About Two-Factor Authentication
In addition to the regular authentication with username and password, Managed Backup offers two-factor authentication (2FA) in order to strengthen provider and administrator account security along with a majority of the administrative actions in the Management Console.
As of version 6.4 of Management Console, you can download and use the MSP360 application as the 2FA gateway between the provider (or sub-administrators) and MSP360 Managed Backup.
The MSP360 application is available for the following platforms:
Previous 2FA solution with Google or Microsoft Authenticator is available as well but has less supported features
Two-Factor Authentication (2FA) adds a second layer of login security for the main administrator and sub-admin accounts.
The enhanced concept of 2FA with the MSP Control application is based on the following principles:
- For one account (provider or sub-administrator), only one device with the application installed can be used as 2FA
- Users can change the 2FA device only via the Management Console interface
- Notifications on system events and actions that require 2FA are sent to the device with the application installed
- Confirmation of 2FA actions is only possible on an unlocked device despite push notifications can be visible on the locked screen
The MSP360 2FA application always displays the following artifacts in confirmation requests/notifications:
- Action (authentication/management)
- Username
- Device name
- Browser type or application name
- IP address
All 2FA events (confirmations, rejections, or authentication expiry) are logged in the Audit log containing all event parameters. Device registration is executed via a temporary one-time QR code. This code can never be used again.

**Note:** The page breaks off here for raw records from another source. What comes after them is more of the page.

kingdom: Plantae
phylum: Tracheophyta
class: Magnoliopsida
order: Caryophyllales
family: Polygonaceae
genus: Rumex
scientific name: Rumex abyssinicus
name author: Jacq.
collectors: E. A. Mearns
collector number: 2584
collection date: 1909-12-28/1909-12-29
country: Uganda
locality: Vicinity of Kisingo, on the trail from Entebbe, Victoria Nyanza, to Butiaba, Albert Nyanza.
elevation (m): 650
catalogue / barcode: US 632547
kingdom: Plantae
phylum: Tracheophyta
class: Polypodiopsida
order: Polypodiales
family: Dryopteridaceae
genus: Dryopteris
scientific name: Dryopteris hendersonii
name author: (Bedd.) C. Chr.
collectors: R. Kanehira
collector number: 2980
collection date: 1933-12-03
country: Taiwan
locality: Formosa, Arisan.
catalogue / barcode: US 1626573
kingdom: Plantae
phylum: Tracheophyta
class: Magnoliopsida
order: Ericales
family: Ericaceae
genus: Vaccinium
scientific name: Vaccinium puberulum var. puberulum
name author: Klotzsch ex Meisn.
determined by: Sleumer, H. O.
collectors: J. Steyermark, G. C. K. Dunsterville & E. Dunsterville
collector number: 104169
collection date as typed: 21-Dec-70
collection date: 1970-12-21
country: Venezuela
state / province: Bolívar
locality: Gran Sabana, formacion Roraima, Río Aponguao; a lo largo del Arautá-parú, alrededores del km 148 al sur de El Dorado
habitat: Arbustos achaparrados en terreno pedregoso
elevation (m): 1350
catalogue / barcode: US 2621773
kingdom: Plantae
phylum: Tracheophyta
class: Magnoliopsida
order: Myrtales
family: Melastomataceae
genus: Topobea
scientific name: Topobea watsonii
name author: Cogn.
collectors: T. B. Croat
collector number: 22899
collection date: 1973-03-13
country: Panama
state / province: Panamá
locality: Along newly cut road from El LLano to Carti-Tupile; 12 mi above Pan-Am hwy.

The exchange of tokens is protected by AES-256 asymmetric encryption.
List of Actions Covered with 2FA Protection
Currently, the following actions in MSP360 Managed Backup are covered with 2FA protection:
- Logging into Management Console
- Changing password
- Enabling Two-Factor authentication
- Disabling Two-Factor authentication
- Reset 2FA recovery codes
- Deleting user
- Deleting a storage account
- RMM action
- RMM group action
How Enhanced Concept of MSP360 Applications Works
To enable 2FA using MSP360 applications, install the MSP Control mobile application for Android or MSP Admin (MSP Control) for iOS. MSP Admin requires iOS 15.7.1 or higher to support 2FA. If you already have a MSP360 application installed, it is recommended to remove it and install anew. As the application is installed or updated, go to Settings > General and select Enable Two-Factor Authentication check box. A temporary one-time QR code is generated and contains encrypted user account data and a token for 2FA registration. Open the application on your mobile phone and enter your Managed Backup account credentials to complete registration. Also you can use the provided QR code for identification purposes. The mobile application uses the device camera to read and decrypt the QR code. These data along with tokens are used to authorize the application and to register the device in Management Console. Then open the application settings. You will be prompted to enable push notifications. Click OK, then allow the app to send you notifications. Also allow the app using a camera to scan QR codes, for the case this is not already done. You will receive a push notification to confirm enabling 2FA. After you confirmed enabling 2FA, you might need to refresh the Management Console page to see the changes.
For emergency cases when 2FA is not available for some reason (stolen or broken), you are provided with 2FA recovery codes. Read more about these codes in the 2FA Recovery Codes chapter. It is recommended to save the recovery codes (you can use the reset codes link in case this is not already done) to a safe place.
As the action that is covered with 2FA protection is executed in the Management Console, a push notification is sent to a registered 2FA device.
The details of a 2FA notification in the MSP Control application contain the following data:
- Action (authentication/management)
- Username
- Device name
- Browser type or application name
- IP address
As you confirm the action, the mobile application sends a confirmation to the Management Console, and the action is allowed for execution. If no confirmation arrives, the rejection message is sent to the Management Console and is written to the Audit Log.